**What is required**
The line containing "Manners & Tea Camp" and every line after it to the end of the records: set those down exactly, without any pictures.

Collected data:
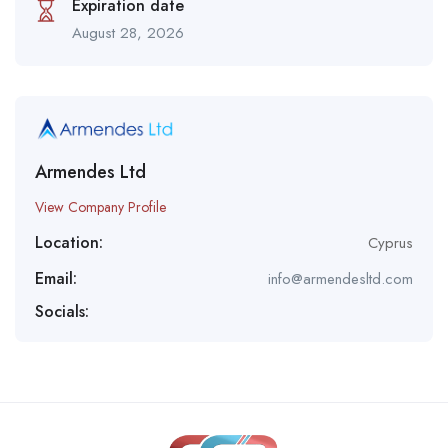
Expiration date
August 28, 2026
Armendes Ltd
View Company Profile
Location:
Cyprus
Email:
info@armendesltd.com
Socials:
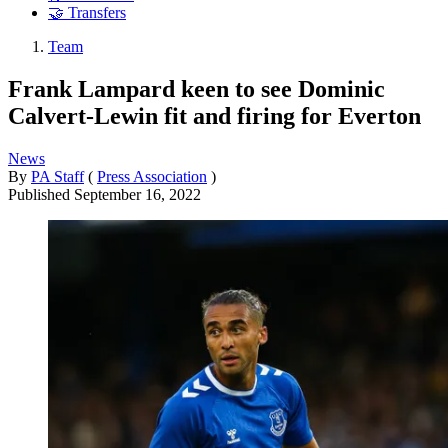
🤝 Transfers
Team
Frank Lampard keen to see Dominic
Calvert-Lewin fit and firing for Everton
News
By
PA Staff
(
Press Association
)
Published
September 16, 2022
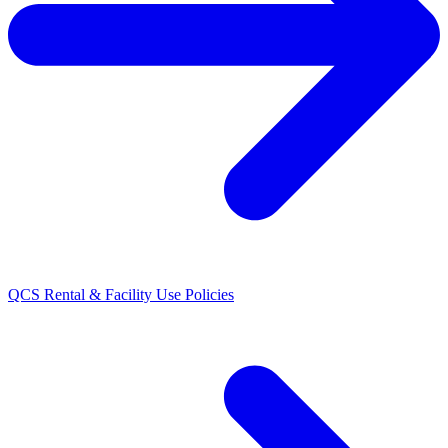
QCS Rental & Facility Use Policies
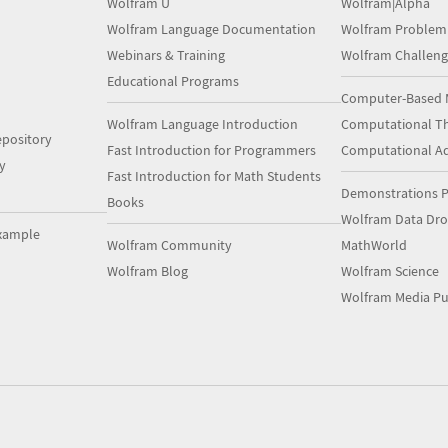
Wolfram U
Wolfram|Alpha
Wolfram Language Documentation
Wolfram Problem
Webinars & Training
Wolfram Challeng
Educational Programs
Computer-Based 
Wolfram Language Introduction
Computational Th
pository
Fast Introduction for Programmers
Computational A
y
Fast Introduction for Math Students
Demonstrations P
Books
Wolfram Data Dr
xample
Wolfram Community
MathWorld
Wolfram Blog
Wolfram Science
Wolfram Media Pu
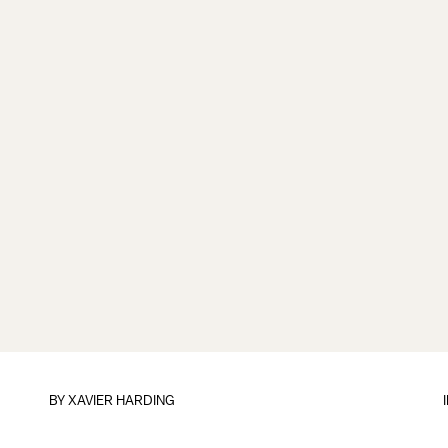
BY
XAVIER HARDING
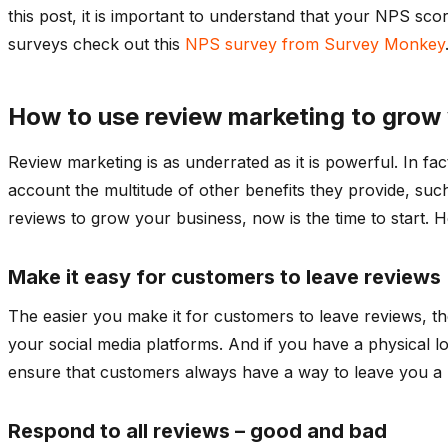
this post, it is important to understand that your NPS sco
surveys check out this
NPS survey from Survey Monkey
How to use review marketing to grow
Review marketing is as underrated as it is powerful. In f
account the multitude of other benefits they provide, such
reviews to grow your business, now is the time to start. H
Make it easy for customers to leave reviews
The easier you make it for customers to leave reviews, the
your social media platforms. And if you have a physical lo
ensure that customers always have a way to leave you a 
Respond to all reviews – good and bad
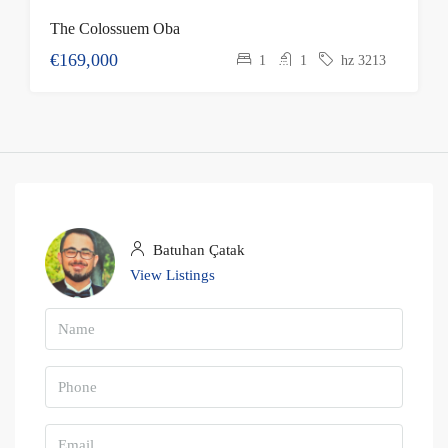
The Colossuem Oba
€169,000
1
1
hz 3213
Batuhan Çatak
View Listings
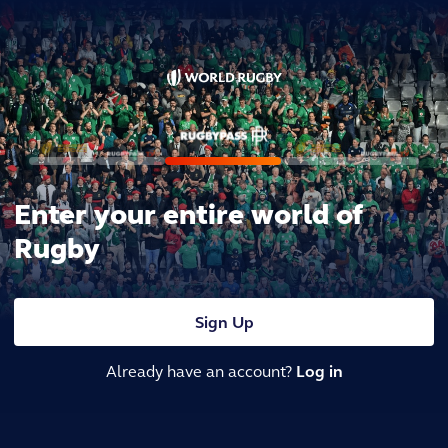
Enter your entire world of
Rugby
Sign Up
Already have an account?
Log in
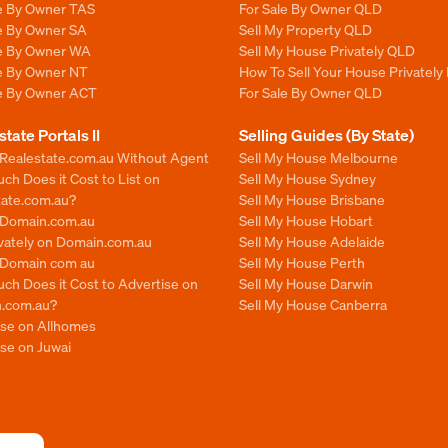
le By Owner TAS
For Sale By Owner QLD
le By Owner SA
Sell My Property QLD
le By Owner WA
Sell My House Privately QLD
le By Owner NT
How To Sell Your House Privately
le By Owner ACT
For Sale By Owner QLD
state Portals II
Selling Guides (By State)
 Realestate.com.au Without Agent
Sell My House Melbourne
h Does it Cost to List on
Sell My House Sydney
tate.com.au?
Sell My House Brisbane
n Domain.com.au
Sell My House Hobart
ivately on Domain.com.au
Sell My House Adelaide
n Domain com au
Sell My House Perth
ch Does it Cost to Advertise on
Sell My House Darwin
.com.au?
Sell My House Canberra
ise on Allhomes
se on Juwai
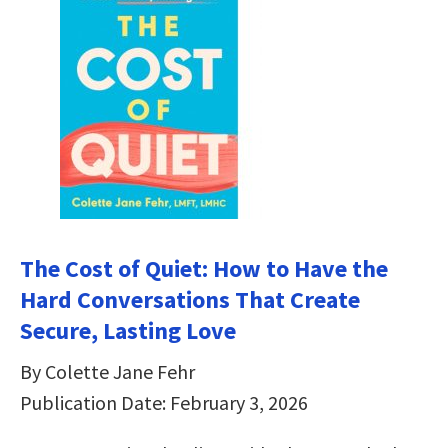
The Cost of Quiet: How to Have the
Hard Conversations That Create
Secure, Lasting Love
By Colette Jane Fehr
Publication Date: February 3, 2026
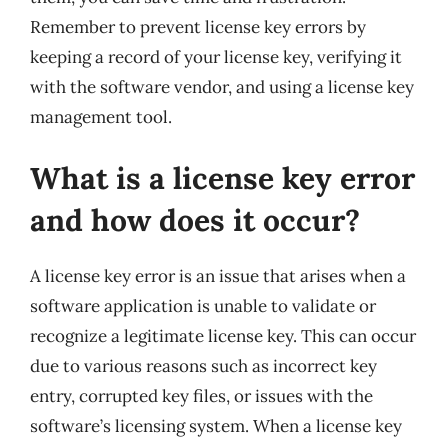
Remember to prevent license key errors by
keeping a record of your license key, verifying it
with the software vendor, and using a license key
management tool.
What is a license key error
and how does it occur?
A license key error is an issue that arises when a
software application is unable to validate or
recognize a legitimate license key. This can occur
due to various reasons such as incorrect key
entry, corrupted key files, or issues with the
software’s licensing system. When a license key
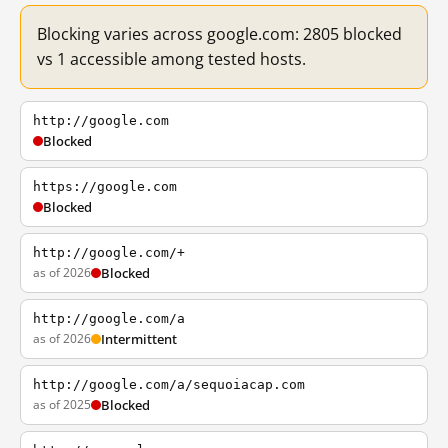
Blocking varies across google.com: 2805 blocked
vs 1 accessible among tested hosts.
http://google.com
Blocked
https://google.com
Blocked
http://google.com/+
as of 2026
Blocked
http://google.com/a
as of 2026
Intermittent
http://google.com/a/sequoiacap.com
as of 2025
Blocked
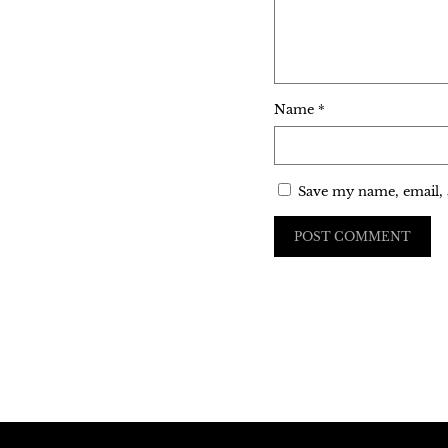
Name
*
Save my name, email, 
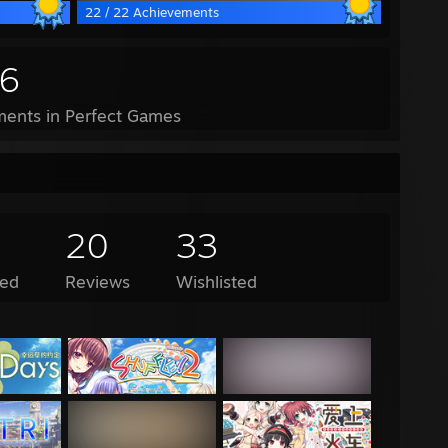
22 / 22 Achievements
16
ents in Perfect Games
20
33
ed
Reviews
Wishlisted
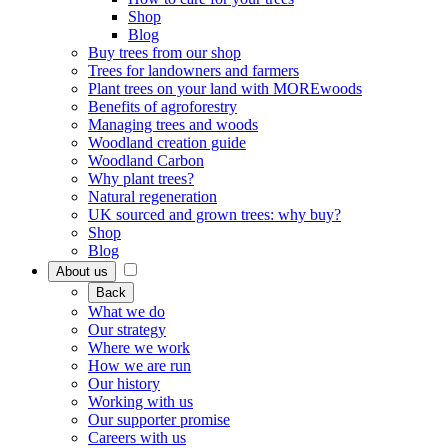
Shop
Blog
Buy trees from our shop
Trees for landowners and farmers
Plant trees on your land with MOREwoods
Benefits of agroforestry
Managing trees and woods
Woodland creation guide
Woodland Carbon
Why plant trees?
Natural regeneration
UK sourced and grown trees: why buy?
Shop
Blog
About us
Back
What we do
Our strategy
Where we work
How we are run
Our history
Working with us
Our supporter promise
Careers with us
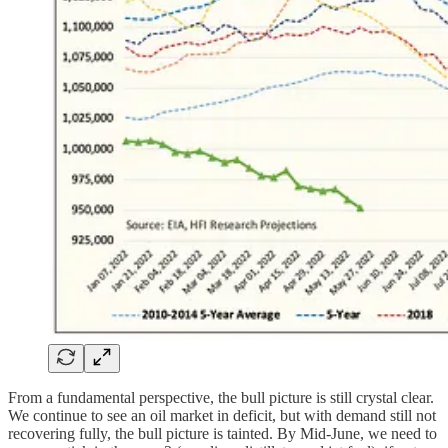
From a fundamental perspective, the bull picture is still crystal clear.
We continue to see an oil market in deficit, but with demand still not
recovering fully, the bull picture is tainted. By Mid-June, we need to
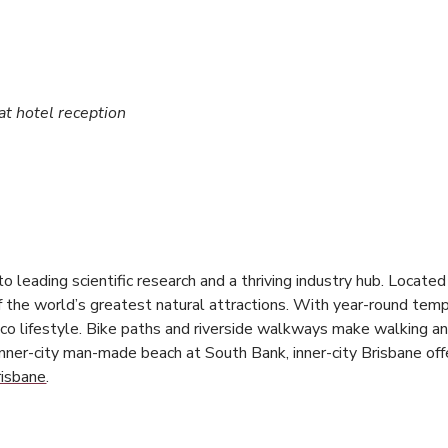
 at hotel reception
e to leading scientific research and a thriving industry hub. Locate
of the world’s greatest natural attractions. With year-round tem
co lifestyle. Bike paths and riverside walkways make walking and
inner-city man-made beach at South Bank, inner-city Brisbane offe
risbane
.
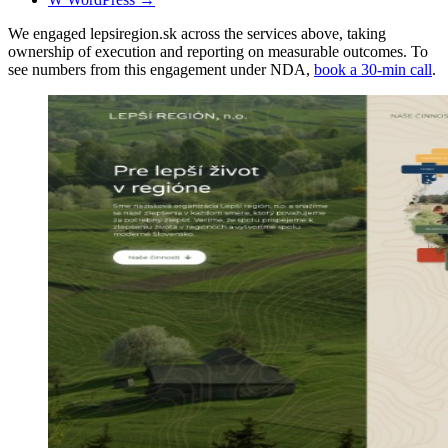
We engaged lepsiregion.sk across the services above, taking
ownership of execution and reporting on measurable outcomes. To
see numbers from this engagement under NDA,
book a 30-min call
.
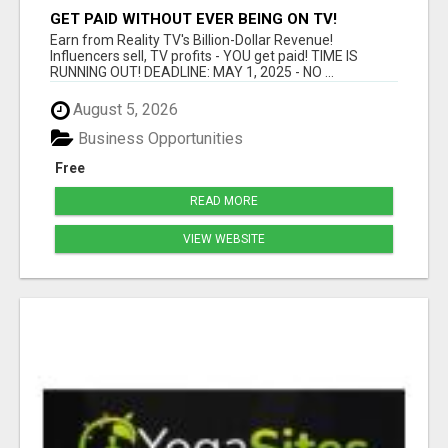
GET PAID WITHOUT EVER BEING ON TV!
Earn from Reality TV's Billion-Dollar Revenue!
Influencers sell, TV profits - YOU get paid! TIME IS
RUNNING OUT! DEADLINE: MAY 1, 2025 - NO ...
August 5, 2026
Business Opportunities
Free
READ MORE
VIEW WEBSITE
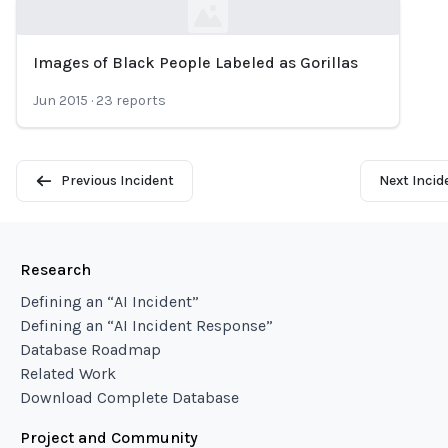
Images of Black People Labeled as Gorillas
Loading...
Jun 2015
·
23
reports
Previous Incident
Next Incid
Research
Defining an “AI Incident”
Defining an “AI Incident Response”
Database Roadmap
Related Work
Download Complete Database
Project and Community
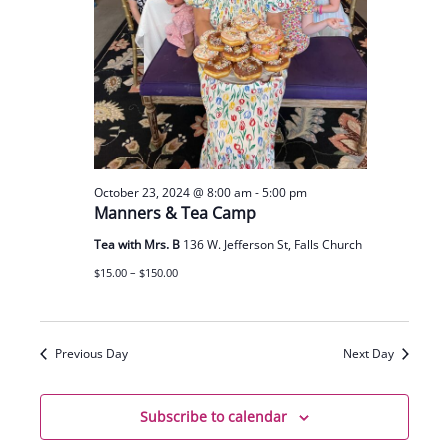
October 23, 2024 @ 8:00 am
-
5:00 pm
Manners & Tea Camp
Tea with Mrs. B
136 W. Jefferson St, Falls Church
$15.00 – $150.00
Previous Day
Next Day
Subscribe to calendar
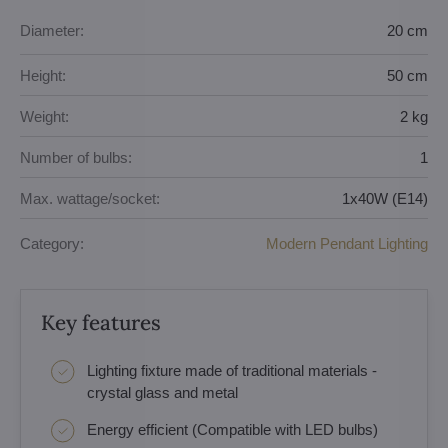
Diameter:
20 cm
Height:
50 cm
Weight:
2 kg
Number of bulbs:
1
Max. wattage/socket:
1x40W (E14)
Category:
Modern Pendant Lighting
Key features
Lighting fixture made of traditional materials -
crystal glass and metal
Energy efficient (Compatible with LED bulbs)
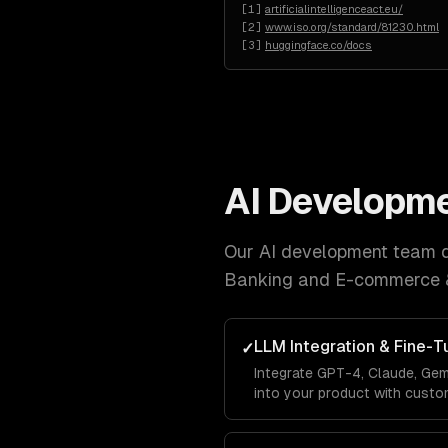
[
1
]
artificialintelligenceact.eu/
[
2
]
www.iso.org/standard/81230.html
[
3
]
huggingface.co/docs
AI Developm
Our
AI development
team de
Banking and E-commerce 
LLM Integration & Fine-T
✓
Integrate GPT-4, Claude, Gem
into your product with custo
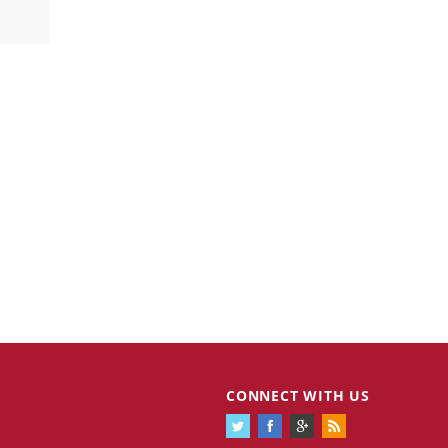
CONNECT WITH US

**Answer for the task**
Manners & Tea Camp
Tea with Mrs. B
136 W. Jefferson St, Falls Church
$15.00 – $150.00
Previous Day
Next Day
Subscribe to calendar
Diameter:
20 cm
Height:
50 cm
Weight:
2 kg
Number of bulbs:
1
Max. wattage/socket:
1x40W (E14)
Category:
Modern Pendant Lighting
Key features
Lighting fixture made of traditional materials -
crystal glass and metal
Energy efficient (Compatible with LED bulbs)
[
1
]
artificialintelligenceact.eu/
[
2
]
www.iso.org/standard/81230.html
[
3
]
huggingface.co/docs
AI Developm
Our
AI development
team de
Banking and E-commerce 
LLM Integration & Fine-T
✓
Integrate GPT-4, Claude, Gem
into your product with custo
CONNECT WITH US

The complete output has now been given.